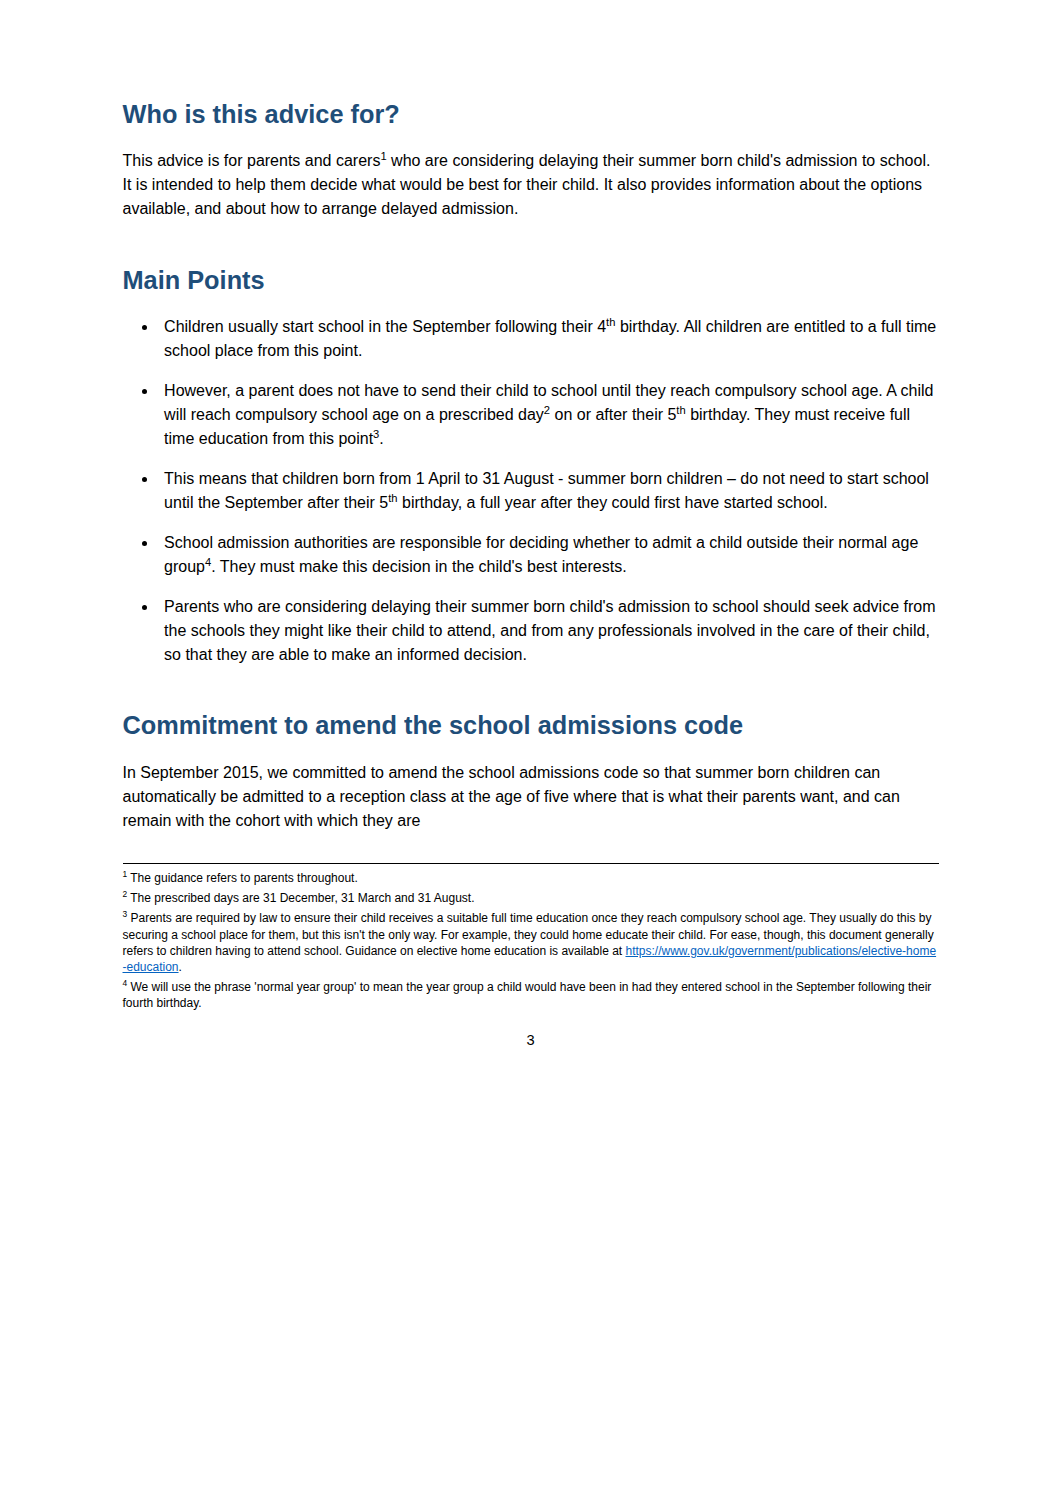Who is this advice for?
This advice is for parents and carers1 who are considering delaying their summer born child's admission to school. It is intended to help them decide what would be best for their child. It also provides information about the options available, and about how to arrange delayed admission.
Main Points
Children usually start school in the September following their 4th birthday. All children are entitled to a full time school place from this point.
However, a parent does not have to send their child to school until they reach compulsory school age. A child will reach compulsory school age on a prescribed day2 on or after their 5th birthday. They must receive full time education from this point3.
This means that children born from 1 April to 31 August - summer born children – do not need to start school until the September after their 5th birthday, a full year after they could first have started school.
School admission authorities are responsible for deciding whether to admit a child outside their normal age group4. They must make this decision in the child's best interests.
Parents who are considering delaying their summer born child's admission to school should seek advice from the schools they might like their child to attend, and from any professionals involved in the care of their child, so that they are able to make an informed decision.
Commitment to amend the school admissions code
In September 2015, we committed to amend the school admissions code so that summer born children can automatically be admitted to a reception class at the age of five where that is what their parents want, and can remain with the cohort with which they are
1 The guidance refers to parents throughout.
2 The prescribed days are 31 December, 31 March and 31 August.
3 Parents are required by law to ensure their child receives a suitable full time education once they reach compulsory school age. They usually do this by securing a school place for them, but this isn't the only way. For example, they could home educate their child. For ease, though, this document generally refers to children having to attend school. Guidance on elective home education is available at https://www.gov.uk/government/publications/elective-home-education.
4 We will use the phrase 'normal year group' to mean the year group a child would have been in had they entered school in the September following their fourth birthday.
3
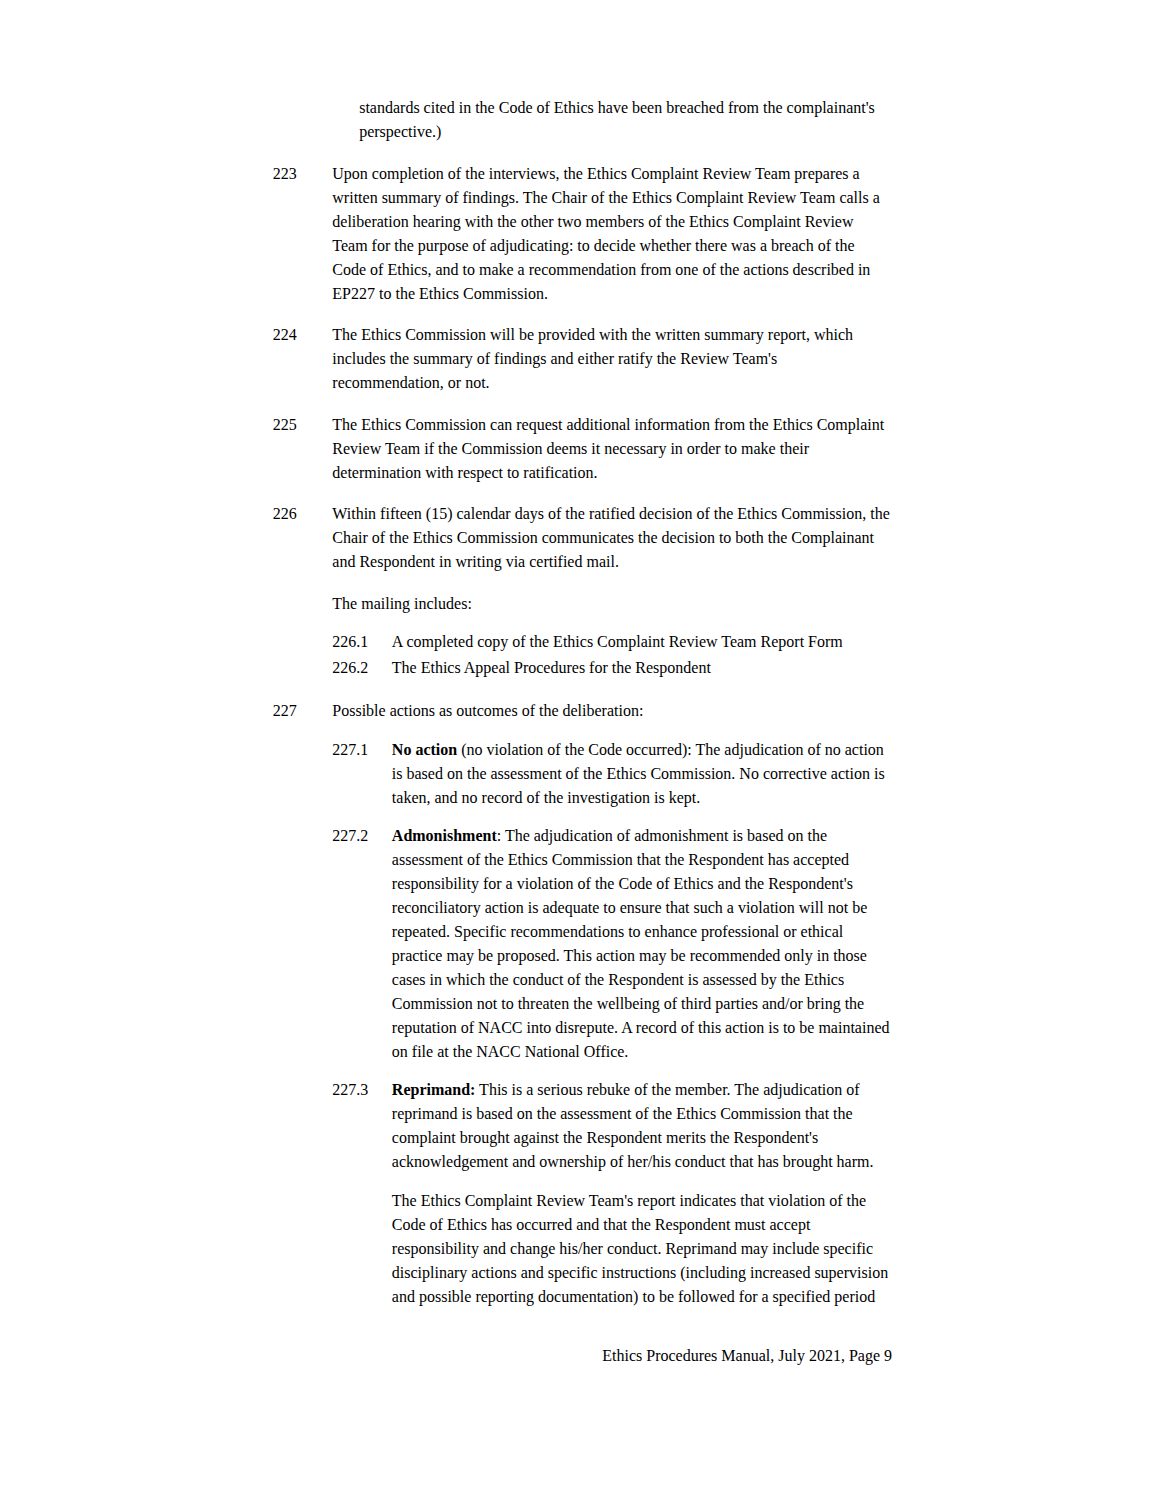standards cited in the Code of Ethics have been breached from the complainant's perspective.)
223
Upon completion of the interviews, the Ethics Complaint Review Team prepares a written summary of findings. The Chair of the Ethics Complaint Review Team calls a deliberation hearing with the other two members of the Ethics Complaint Review Team for the purpose of adjudicating: to decide whether there was a breach of the Code of Ethics, and to make a recommendation from one of the actions described in EP227 to the Ethics Commission.
224
The Ethics Commission will be provided with the written summary report, which includes the summary of findings and either ratify the Review Team's recommendation, or not.
225
The Ethics Commission can request additional information from the Ethics Complaint Review Team if the Commission deems it necessary in order to make their determination with respect to ratification.
226
Within fifteen (15) calendar days of the ratified decision of the Ethics Commission, the Chair of the Ethics Commission communicates the decision to both the Complainant and Respondent in writing via certified mail.
The mailing includes:
226.1
A completed copy of the Ethics Complaint Review Team Report Form
226.2
The Ethics Appeal Procedures for the Respondent
227
Possible actions as outcomes of the deliberation:
227.1
No action (no violation of the Code occurred): The adjudication of no action is based on the assessment of the Ethics Commission. No corrective action is taken, and no record of the investigation is kept.
227.2
Admonishment: The adjudication of admonishment is based on the assessment of the Ethics Commission that the Respondent has accepted responsibility for a violation of the Code of Ethics and the Respondent's reconciliatory action is adequate to ensure that such a violation will not be repeated. Specific recommendations to enhance professional or ethical practice may be proposed. This action may be recommended only in those cases in which the conduct of the Respondent is assessed by the Ethics Commission not to threaten the wellbeing of third parties and/or bring the reputation of NACC into disrepute. A record of this action is to be maintained on file at the NACC National Office.
227.3
Reprimand: This is a serious rebuke of the member. The adjudication of reprimand is based on the assessment of the Ethics Commission that the complaint brought against the Respondent merits the Respondent's acknowledgement and ownership of her/his conduct that has brought harm.
The Ethics Complaint Review Team's report indicates that violation of the Code of Ethics has occurred and that the Respondent must accept responsibility and change his/her conduct. Reprimand may include specific disciplinary actions and specific instructions (including increased supervision and possible reporting documentation) to be followed for a specified period
Ethics Procedures Manual, July 2021, Page 9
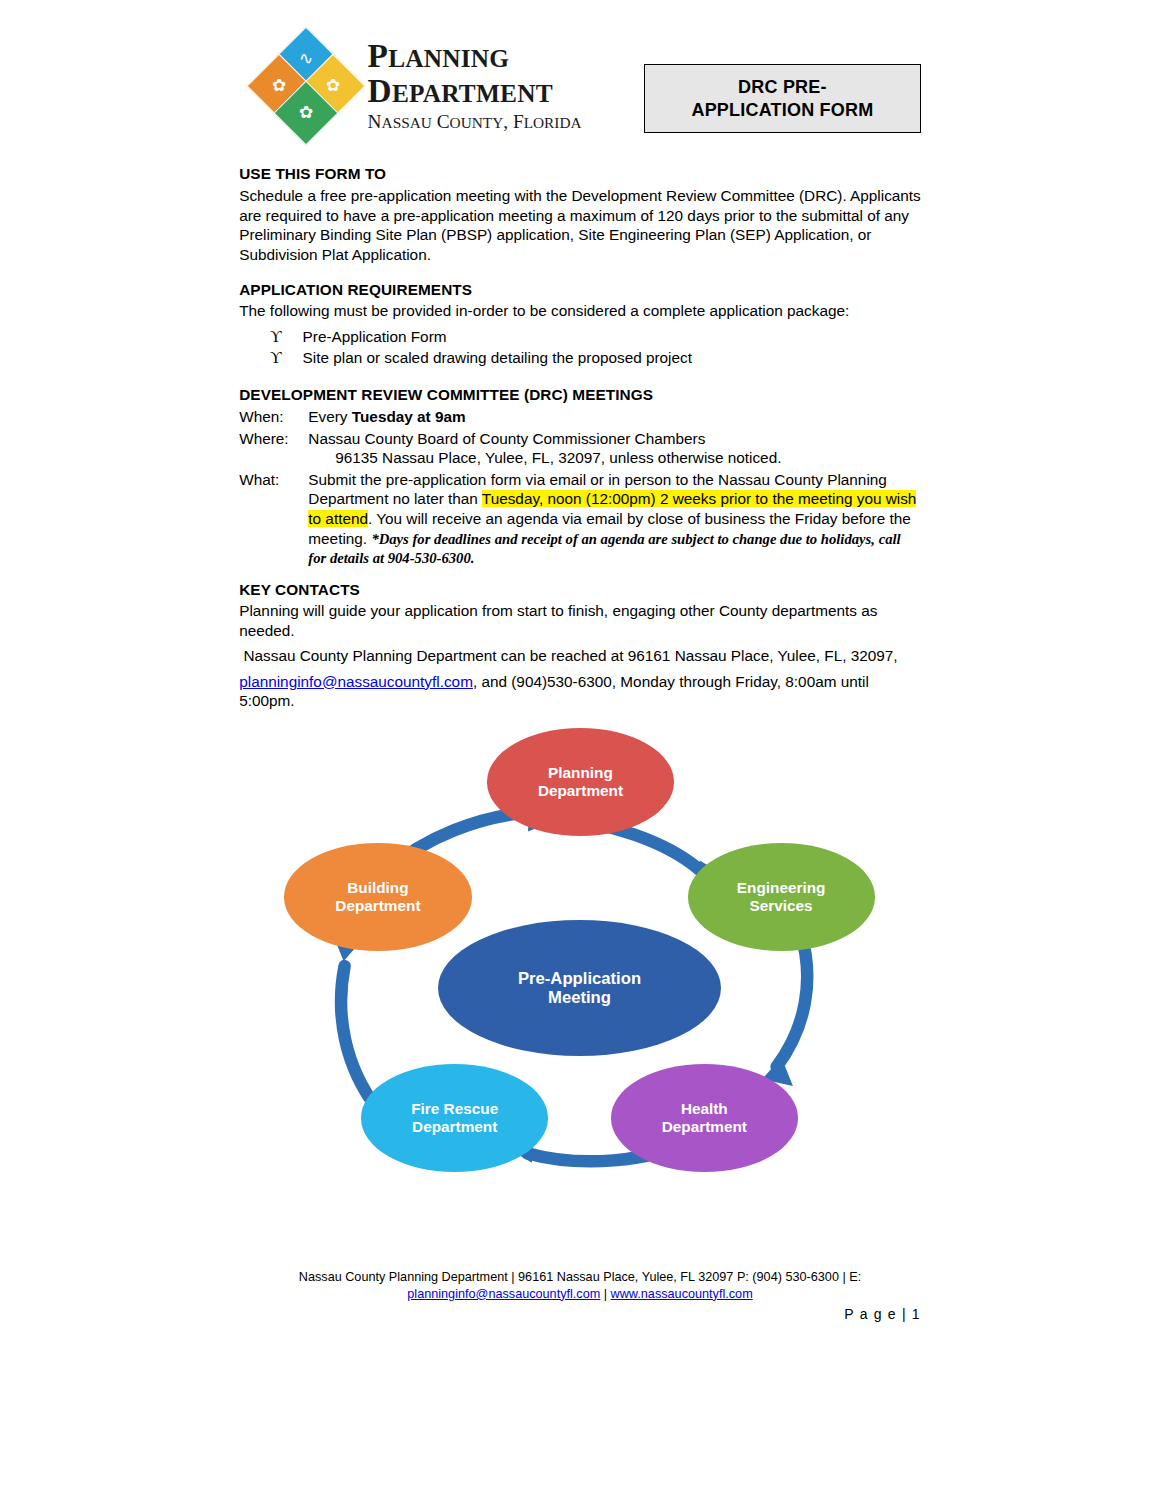∿
✿
✿
✿
PLANNING DEPARTMENT
NASSAU COUNTY, FLORIDA
DRC PRE-APPLICATION FORM
USE THIS FORM TO
Schedule a free pre-application meeting with the Development Review Committee (DRC). Applicants are required to have a pre-application meeting a maximum of 120 days prior to the submittal of any Preliminary Binding Site Plan (PBSP) application, Site Engineering Plan (SEP) Application, or Subdivision Plat Application.
APPLICATION REQUIREMENTS
The following must be provided in-order to be considered a complete application package:
Pre-Application Form
Site plan or scaled drawing detailing the proposed project
DEVELOPMENT REVIEW COMMITTEE (DRC) MEETINGS
| When: | Every Tuesday at 9am |
| Where: | Nassau County Board of County Commissioner Chambers 96135 Nassau Place, Yulee, FL, 32097, unless otherwise noticed. |
| What: | Submit the pre-application form via email or in person to the Nassau County Planning Department no later than Tuesday, noon (12:00pm) 2 weeks prior to the meeting you wish to attend . You will receive an agenda via email by close of business the Friday before the meeting. *Days for deadlines and receipt of an agenda are subject to change due to holidays, call for details at 904-530-6300. |
KEY CONTACTS
Planning will guide your application from start to finish, engaging other County departments as needed.
Nassau County Planning Department can be reached at 96161 Nassau Place, Yulee, FL, 32097,
planninginfo@nassaucountyfl.com, and (904)530-6300, Monday through Friday, 8:00am until 5:00pm.
Planning
Department
Engineering
Services
Building
Department
Fire Rescue
Department
Health
Department
Pre-Application
Meeting
Nassau County Planning Department | 96161 Nassau Place, Yulee, FL 32097 P: (904) 530-6300 | E:
planninginfo@nassaucountyfl.com | www.nassaucountyfl.com
P a g e | 1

____________________

■ **DESCRIPTION OF THE TASK**: Set down every line of the entries above again, exactly as written, but not the pictures.

■ **OUTPUT FOR THIS TASK**:
Who is this advice for?
This advice is for parents and carers1 who are considering delaying their summer born child's admission to school. It is intended to help them decide what would be best for their child. It also provides information about the options available, and about how to arrange delayed admission.
Main Points
Children usually start school in the September following their 4th birthday. All children are entitled to a full time school place from this point.
However, a parent does not have to send their child to school until they reach compulsory school age. A child will reach compulsory school age on a prescribed day2 on or after their 5th birthday. They must receive full time education from this point3.
This means that children born from 1 April to 31 August - summer born children – do not need to start school until the September after their 5th birthday, a full year after they could first have started school.
School admission authorities are responsible for deciding whether to admit a child outside their normal age group4. They must make this decision in the child's best interests.
Parents who are considering delaying their summer born child's admission to school should seek advice from the schools they might like their child to attend, and from any professionals involved in the care of their child, so that they are able to make an informed decision.
Commitment to amend the school admissions code
In September 2015, we committed to amend the school admissions code so that summer born children can automatically be admitted to a reception class at the age of five where that is what their parents want, and can remain with the cohort with which they are
1 The guidance refers to parents throughout.
2 The prescribed days are 31 December, 31 March and 31 August.
3 Parents are required by law to ensure their child receives a suitable full time education once they reach compulsory school age. They usually do this by securing a school place for them, but this isn't the only way. For example, they could home educate their child. For ease, though, this document generally refers to children having to attend school. Guidance on elective home education is available at https://www.gov.uk/government/publications/elective-home-education.
4 We will use the phrase 'normal year group' to mean the year group a child would have been in had they entered school in the September following their fourth birthday.
3
standards cited in the Code of Ethics have been breached from the complainant's perspective.)
223
Upon completion of the interviews, the Ethics Complaint Review Team prepares a written summary of findings. The Chair of the Ethics Complaint Review Team calls a deliberation hearing with the other two members of the Ethics Complaint Review Team for the purpose of adjudicating: to decide whether there was a breach of the Code of Ethics, and to make a recommendation from one of the actions described in EP227 to the Ethics Commission.
224
The Ethics Commission will be provided with the written summary report, which includes the summary of findings and either ratify the Review Team's recommendation, or not.
225
The Ethics Commission can request additional information from the Ethics Complaint Review Team if the Commission deems it necessary in order to make their determination with respect to ratification.
226
Within fifteen (15) calendar days of the ratified decision of the Ethics Commission, the Chair of the Ethics Commission communicates the decision to both the Complainant and Respondent in writing via certified mail.
The mailing includes:
226.1
A completed copy of the Ethics Complaint Review Team Report Form
226.2
The Ethics Appeal Procedures for the Respondent
227
Possible actions as outcomes of the deliberation:
227.1
No action (no violation of the Code occurred): The adjudication of no action is based on the assessment of the Ethics Commission. No corrective action is taken, and no record of the investigation is kept.
227.2
Admonishment: The adjudication of admonishment is based on the assessment of the Ethics Commission that the Respondent has accepted responsibility for a violation of the Code of Ethics and the Respondent's reconciliatory action is adequate to ensure that such a violation will not be repeated. Specific recommendations to enhance professional or ethical practice may be proposed. This action may be recommended only in those cases in which the conduct of the Respondent is assessed by the Ethics Commission not to threaten the wellbeing of third parties and/or bring the reputation of NACC into disrepute. A record of this action is to be maintained on file at the NACC National Office.
227.3
Reprimand: This is a serious rebuke of the member. The adjudication of reprimand is based on the assessment of the Ethics Commission that the complaint brought against the Respondent merits the Respondent's acknowledgement and ownership of her/his conduct that has brought harm.
The Ethics Complaint Review Team's report indicates that violation of the Code of Ethics has occurred and that the Respondent must accept responsibility and change his/her conduct. Reprimand may include specific disciplinary actions and specific instructions (including increased supervision and possible reporting documentation) to be followed for a specified period
Ethics Procedures Manual, July 2021, Page 9
∿
✿
✿
✿
PLANNING DEPARTMENT
NASSAU COUNTY, FLORIDA
DRC PRE-APPLICATION FORM
USE THIS FORM TO
Schedule a free pre-application meeting with the Development Review Committee (DRC). Applicants are required to have a pre-application meeting a maximum of 120 days prior to the submittal of any Preliminary Binding Site Plan (PBSP) application, Site Engineering Plan (SEP) Application, or Subdivision Plat Application.
APPLICATION REQUIREMENTS
The following must be provided in-order to be considered a complete application package:
Pre-Application Form
Site plan or scaled drawing detailing the proposed project
DEVELOPMENT REVIEW COMMITTEE (DRC) MEETINGS
| When: | Every Tuesday at 9am |
| Where: | Nassau County Board of County Commissioner Chambers 96135 Nassau Place, Yulee, FL, 32097, unless otherwise noticed. |
| What: | Submit the pre-application form via email or in person to the Nassau County Planning Department no later than Tuesday, noon (12:00pm) 2 weeks prior to the meeting you wish to attend . You will receive an agenda via email by close of business the Friday before the meeting. *Days for deadlines and receipt of an agenda are subject to change due to holidays, call for details at 904-530-6300. |
KEY CONTACTS
Planning will guide your application from start to finish, engaging other County departments as needed.
Nassau County Planning Department can be reached at 96161 Nassau Place, Yulee, FL, 32097,
planninginfo@nassaucountyfl.com, and (904)530-6300, Monday through Friday, 8:00am until 5:00pm.
Planning
Department
Engineering
Services
Building
Department
Fire Rescue
Department
Health
Department
Pre-Application
Meeting
Nassau County Planning Department | 96161 Nassau Place, Yulee, FL 32097 P: (904) 530-6300 | E:
planninginfo@nassaucountyfl.com | www.nassaucountyfl.com
P a g e | 1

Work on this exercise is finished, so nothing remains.